“I was the youngest member of the Legation, the one most newly arrived from America…”
There’s a touch of Isak Dinesen’s wistful remembrance of Africa in Ruth Wolfe Weems’ writing on her years in Tangier. A bit of the postwar sense of loss after the adventures, the thrill of exotic surroundings, the challenges of being a 23 year old from North Carolina swept up in the maelstrom that was Interzone Tangier. The Best Years of Our Lives, in a way, with a feminine twist.

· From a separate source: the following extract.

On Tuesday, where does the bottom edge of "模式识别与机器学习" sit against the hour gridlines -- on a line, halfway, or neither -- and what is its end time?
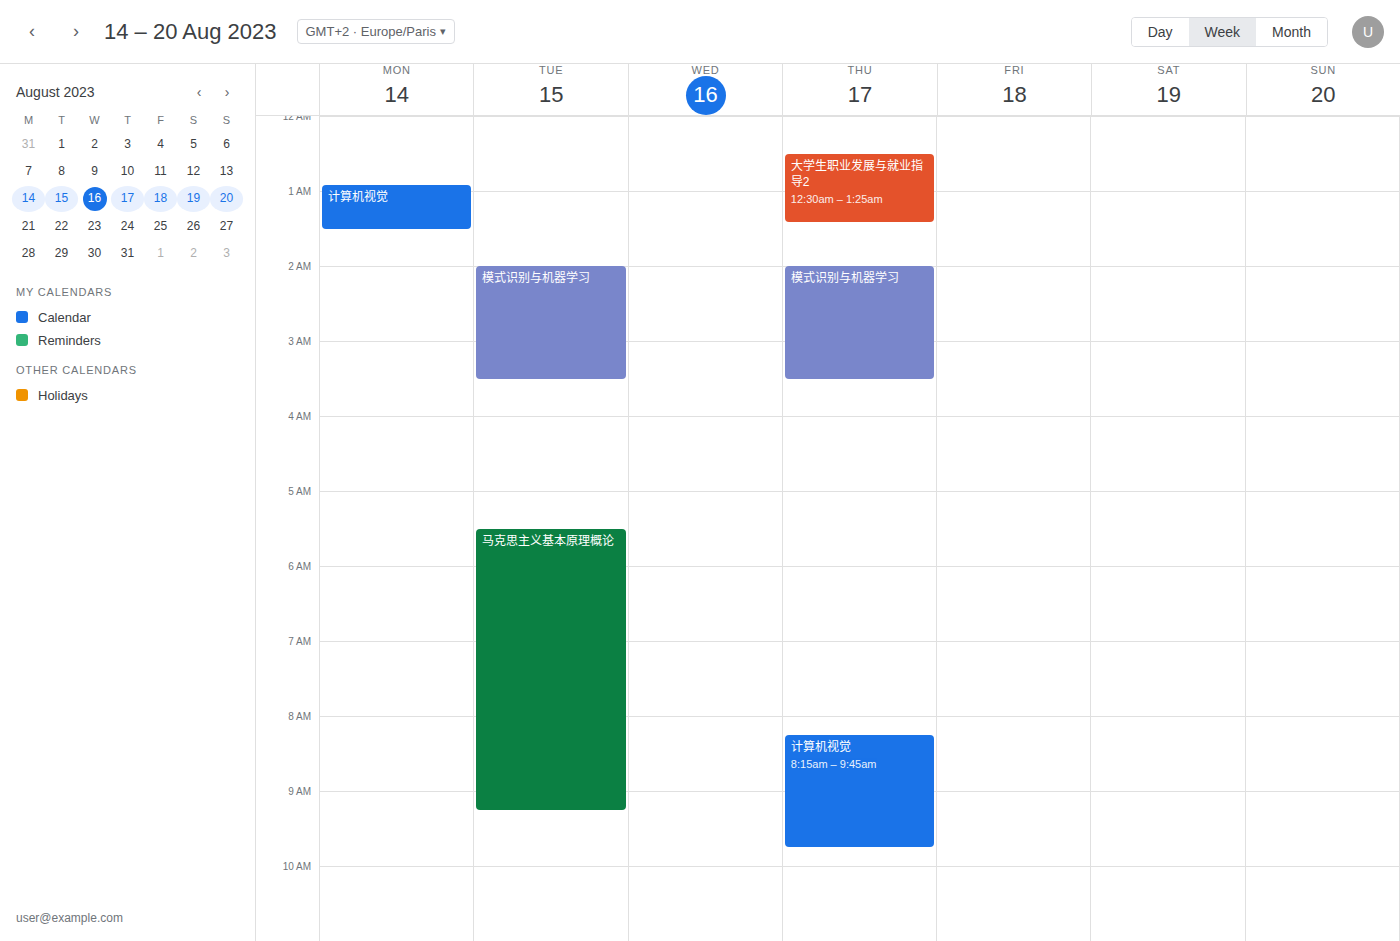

There are stalwart US Navy petty officers, superstitious Spanish maids and haggling Moroccan merchants, and menacing Axis agents in Dorothy Weems’ one-woman play, set in the Tangier of World War II. Miss Wolfe’s Tangier Stories: Memories of a Young Woman’s Sojourn in Tangier 1944 – 1946, made its world debut at the Legation on Saturday June 2.
“There was Dick Burgess, the cloak-and-dagger man… ” Young Ruth Wolfe was a code clerk, processing cable traffic on often-sensitive war information. A code clerk had to watch out for threatening Axis agents. Even R & R flights could be risky maneuvers.
Dorothy Weems has woven her mother’s wartime stories – some published in the postwar Carolina Quarterly – into a tapestry of that fascinating era. At the time, Tangier, International Zone was occupied by troops from Franco’s Spain, and there’s a definite Spanish flavor in the play: young Ruth is señorita to most people, and pesetas the currency.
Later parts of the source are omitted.